Obama's association with Wright was first raised in the 2008 campaign. A YouTube video of a Wright sermon suggesting that the September 11, 2001 attacks were God's judgment went viral.
"Not God bless America, God damn America," Wright said.
John McCain, the Republican presidential nominee in 2008, decided not to make Wright an issue in that campaign.
Romney denounced the super PAC plan at a campaign stop in Florida Thursday.
"I want to make it very clear: I repudiate that effort," Romney said. "I think it's the wrong course for a PAC or a campaign. I hope that our campaigns can be respectively about the future and about issues and about vision for America."
Axelrod denounced Romney for not being strong enough in his repudiation.
"We wish that Governor Romney would stand up as strongly and as resolutely, consistently to refute these kinds of things on his side. Instead, he has amplified them in the past and he has put logs on that fire, and that's not leadership," Axelrod said.

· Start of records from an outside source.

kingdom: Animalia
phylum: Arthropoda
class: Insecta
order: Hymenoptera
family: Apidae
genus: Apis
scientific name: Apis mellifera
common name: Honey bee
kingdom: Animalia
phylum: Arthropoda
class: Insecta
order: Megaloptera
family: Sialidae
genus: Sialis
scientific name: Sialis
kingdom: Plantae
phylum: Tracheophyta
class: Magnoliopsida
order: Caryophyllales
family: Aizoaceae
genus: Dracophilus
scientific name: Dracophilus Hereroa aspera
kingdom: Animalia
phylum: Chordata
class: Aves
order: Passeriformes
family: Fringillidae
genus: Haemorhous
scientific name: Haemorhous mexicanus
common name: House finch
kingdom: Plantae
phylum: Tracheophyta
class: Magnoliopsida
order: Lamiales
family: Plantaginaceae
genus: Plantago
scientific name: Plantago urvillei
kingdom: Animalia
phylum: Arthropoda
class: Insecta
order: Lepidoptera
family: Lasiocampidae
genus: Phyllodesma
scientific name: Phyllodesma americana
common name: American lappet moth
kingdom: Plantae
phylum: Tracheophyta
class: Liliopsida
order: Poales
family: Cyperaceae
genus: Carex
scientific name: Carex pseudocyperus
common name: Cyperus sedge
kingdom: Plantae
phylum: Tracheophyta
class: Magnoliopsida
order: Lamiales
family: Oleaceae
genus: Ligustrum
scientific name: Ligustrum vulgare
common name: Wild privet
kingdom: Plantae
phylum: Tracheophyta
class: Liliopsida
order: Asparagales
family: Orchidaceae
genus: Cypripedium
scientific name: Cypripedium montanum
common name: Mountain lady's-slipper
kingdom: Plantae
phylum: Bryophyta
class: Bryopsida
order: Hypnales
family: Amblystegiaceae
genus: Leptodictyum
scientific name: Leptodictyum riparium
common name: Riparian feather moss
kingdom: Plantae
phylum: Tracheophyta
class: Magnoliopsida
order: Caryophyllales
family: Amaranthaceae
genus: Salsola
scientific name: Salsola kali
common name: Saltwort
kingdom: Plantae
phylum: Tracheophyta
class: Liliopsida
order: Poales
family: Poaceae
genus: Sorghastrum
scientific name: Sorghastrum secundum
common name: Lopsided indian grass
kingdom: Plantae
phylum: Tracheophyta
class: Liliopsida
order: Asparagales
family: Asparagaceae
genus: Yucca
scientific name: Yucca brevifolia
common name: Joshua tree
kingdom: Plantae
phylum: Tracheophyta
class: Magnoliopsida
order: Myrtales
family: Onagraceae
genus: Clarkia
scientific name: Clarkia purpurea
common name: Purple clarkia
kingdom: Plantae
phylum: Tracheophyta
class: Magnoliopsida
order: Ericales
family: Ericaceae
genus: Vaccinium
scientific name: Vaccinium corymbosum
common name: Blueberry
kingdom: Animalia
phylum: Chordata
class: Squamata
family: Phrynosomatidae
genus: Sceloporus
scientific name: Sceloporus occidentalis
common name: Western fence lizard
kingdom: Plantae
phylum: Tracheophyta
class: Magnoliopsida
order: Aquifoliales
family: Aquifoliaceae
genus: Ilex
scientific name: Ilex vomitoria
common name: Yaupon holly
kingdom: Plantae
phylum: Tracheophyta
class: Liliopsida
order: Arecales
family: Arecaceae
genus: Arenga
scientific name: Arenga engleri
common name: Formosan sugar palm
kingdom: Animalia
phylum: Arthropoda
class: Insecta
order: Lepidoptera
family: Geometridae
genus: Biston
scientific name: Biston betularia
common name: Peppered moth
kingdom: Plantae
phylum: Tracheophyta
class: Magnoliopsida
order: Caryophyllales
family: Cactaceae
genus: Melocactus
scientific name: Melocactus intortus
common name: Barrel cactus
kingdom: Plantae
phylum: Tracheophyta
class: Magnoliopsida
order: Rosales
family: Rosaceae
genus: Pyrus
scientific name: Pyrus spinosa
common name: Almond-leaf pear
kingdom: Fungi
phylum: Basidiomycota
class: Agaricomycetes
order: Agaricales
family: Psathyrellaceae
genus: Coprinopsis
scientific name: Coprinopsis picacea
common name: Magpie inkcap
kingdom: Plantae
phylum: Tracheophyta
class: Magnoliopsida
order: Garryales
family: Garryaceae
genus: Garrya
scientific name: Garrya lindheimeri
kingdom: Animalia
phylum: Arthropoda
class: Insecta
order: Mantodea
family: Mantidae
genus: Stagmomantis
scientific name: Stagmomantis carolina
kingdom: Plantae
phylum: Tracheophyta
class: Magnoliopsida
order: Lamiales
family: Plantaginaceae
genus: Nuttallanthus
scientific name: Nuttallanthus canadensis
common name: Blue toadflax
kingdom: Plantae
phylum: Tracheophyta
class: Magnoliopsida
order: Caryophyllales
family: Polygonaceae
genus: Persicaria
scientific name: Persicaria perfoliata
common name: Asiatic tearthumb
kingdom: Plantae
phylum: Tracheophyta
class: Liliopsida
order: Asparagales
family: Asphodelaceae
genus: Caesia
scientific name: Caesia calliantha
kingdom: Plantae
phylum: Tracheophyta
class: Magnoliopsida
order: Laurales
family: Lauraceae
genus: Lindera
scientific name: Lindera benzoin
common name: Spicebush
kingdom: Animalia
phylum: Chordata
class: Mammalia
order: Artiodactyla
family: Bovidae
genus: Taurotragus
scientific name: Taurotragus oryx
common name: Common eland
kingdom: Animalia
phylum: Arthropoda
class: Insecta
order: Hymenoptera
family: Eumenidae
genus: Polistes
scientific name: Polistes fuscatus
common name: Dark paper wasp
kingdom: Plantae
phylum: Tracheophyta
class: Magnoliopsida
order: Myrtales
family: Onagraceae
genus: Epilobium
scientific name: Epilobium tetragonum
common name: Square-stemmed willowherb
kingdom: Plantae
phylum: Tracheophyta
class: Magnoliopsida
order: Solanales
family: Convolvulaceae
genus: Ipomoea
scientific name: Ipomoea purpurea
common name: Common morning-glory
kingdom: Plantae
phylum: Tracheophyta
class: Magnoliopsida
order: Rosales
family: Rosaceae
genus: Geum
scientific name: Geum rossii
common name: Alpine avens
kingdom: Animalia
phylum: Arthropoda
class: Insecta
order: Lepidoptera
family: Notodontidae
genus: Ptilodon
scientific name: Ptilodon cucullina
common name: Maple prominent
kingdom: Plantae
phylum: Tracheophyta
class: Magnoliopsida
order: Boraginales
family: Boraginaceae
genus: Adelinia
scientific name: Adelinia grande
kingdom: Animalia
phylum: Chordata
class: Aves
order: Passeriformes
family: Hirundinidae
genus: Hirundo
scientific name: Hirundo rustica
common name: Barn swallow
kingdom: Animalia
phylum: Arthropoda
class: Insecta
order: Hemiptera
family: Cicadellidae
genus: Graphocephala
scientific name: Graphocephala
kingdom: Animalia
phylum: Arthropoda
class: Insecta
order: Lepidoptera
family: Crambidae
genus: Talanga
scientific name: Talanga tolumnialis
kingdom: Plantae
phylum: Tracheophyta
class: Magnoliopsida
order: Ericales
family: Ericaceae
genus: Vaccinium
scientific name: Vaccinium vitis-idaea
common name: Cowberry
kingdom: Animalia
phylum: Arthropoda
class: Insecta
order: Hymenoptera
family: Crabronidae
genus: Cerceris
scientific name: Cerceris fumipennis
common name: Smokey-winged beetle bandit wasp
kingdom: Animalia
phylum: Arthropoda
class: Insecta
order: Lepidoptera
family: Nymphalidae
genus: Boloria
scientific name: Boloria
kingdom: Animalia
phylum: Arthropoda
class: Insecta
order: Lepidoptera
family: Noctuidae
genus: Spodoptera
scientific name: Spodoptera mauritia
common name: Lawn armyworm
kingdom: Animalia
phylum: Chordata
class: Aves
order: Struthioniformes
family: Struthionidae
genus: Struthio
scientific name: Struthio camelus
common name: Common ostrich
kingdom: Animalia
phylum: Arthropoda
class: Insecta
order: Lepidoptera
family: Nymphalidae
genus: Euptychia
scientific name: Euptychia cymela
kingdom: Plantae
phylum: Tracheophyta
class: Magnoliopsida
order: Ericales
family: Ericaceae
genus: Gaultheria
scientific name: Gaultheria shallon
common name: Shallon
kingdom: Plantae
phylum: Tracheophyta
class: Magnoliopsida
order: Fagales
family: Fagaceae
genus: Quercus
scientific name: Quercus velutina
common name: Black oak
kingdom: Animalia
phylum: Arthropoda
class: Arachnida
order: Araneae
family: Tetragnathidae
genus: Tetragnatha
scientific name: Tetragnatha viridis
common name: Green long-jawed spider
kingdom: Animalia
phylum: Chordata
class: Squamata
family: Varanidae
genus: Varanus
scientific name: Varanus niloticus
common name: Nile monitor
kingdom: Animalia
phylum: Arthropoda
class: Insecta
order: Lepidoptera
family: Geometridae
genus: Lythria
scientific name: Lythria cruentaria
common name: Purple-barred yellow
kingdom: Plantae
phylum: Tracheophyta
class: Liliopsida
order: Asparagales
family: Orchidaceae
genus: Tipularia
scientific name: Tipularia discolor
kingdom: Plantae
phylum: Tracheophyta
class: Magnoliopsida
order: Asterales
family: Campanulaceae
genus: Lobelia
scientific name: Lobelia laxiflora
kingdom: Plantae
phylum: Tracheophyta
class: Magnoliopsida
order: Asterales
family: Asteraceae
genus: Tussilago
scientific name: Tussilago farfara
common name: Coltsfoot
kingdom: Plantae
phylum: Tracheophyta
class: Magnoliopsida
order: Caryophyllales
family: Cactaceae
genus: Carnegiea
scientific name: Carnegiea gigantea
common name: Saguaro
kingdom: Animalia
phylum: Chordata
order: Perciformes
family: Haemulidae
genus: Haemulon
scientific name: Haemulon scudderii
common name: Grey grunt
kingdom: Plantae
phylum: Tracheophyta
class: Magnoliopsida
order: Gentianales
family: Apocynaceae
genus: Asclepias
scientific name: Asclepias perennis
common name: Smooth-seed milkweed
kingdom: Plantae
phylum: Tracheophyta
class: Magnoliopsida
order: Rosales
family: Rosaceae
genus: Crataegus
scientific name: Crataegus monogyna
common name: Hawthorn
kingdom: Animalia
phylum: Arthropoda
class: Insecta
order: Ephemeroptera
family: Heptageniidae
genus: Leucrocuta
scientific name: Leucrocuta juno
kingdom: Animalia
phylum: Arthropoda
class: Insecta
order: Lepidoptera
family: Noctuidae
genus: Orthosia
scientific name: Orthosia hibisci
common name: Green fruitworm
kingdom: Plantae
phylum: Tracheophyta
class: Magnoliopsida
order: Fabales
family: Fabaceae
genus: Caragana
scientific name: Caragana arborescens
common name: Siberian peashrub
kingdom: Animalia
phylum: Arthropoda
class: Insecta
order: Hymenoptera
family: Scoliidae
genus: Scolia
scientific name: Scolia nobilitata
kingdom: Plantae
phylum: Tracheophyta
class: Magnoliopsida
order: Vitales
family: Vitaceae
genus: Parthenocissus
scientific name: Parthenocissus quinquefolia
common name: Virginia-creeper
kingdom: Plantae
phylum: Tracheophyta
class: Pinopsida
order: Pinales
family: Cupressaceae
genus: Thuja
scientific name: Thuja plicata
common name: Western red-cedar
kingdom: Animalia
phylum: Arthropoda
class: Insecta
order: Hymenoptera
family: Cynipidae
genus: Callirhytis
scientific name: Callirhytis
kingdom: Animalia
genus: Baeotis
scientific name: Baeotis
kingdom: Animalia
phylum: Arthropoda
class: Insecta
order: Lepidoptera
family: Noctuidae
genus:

After Crowley noted that Romney had repudiated the super PAC proposal, Axelrod argued he only did so, "tepidly and reluctantly."
"In February he actually raised the issue and said he thought it was fair game. The problem is, you have to be consistent in your position and you have to be genuine and firm in your position. You can't be grudging in your position or you send the wrong signals and I think he sent the wrong signal," Axelrod added.
Axelrod was referring to a radio interview with Sean Hannity in February in which Romney said, "I think again that the president takes his philosophical leanings in this regard, not from those who are ardent believers in various faiths but instead from those who would like America to be more secular. And, I'm not sure which is worse, him listening to Rev. Wright or him saying that we must be a less Christian nation."
Reince Priebus, chair of the Republican National Committee, was interviewed after Axelrod. He defended Romney and criticized the media for spending too much time reporting on the super PAC.
"The reality is, though, that Mitt Romney repudiated this particular issue, and what's amazing about it, to me, like you pointed out, a day and a half spent, and that the media, and that The New York Times would pick up on a proposal to perhaps do something in regard to a particular subject, I mean this thing is so strung out, and to take a day and a half talking about this," Priebus said.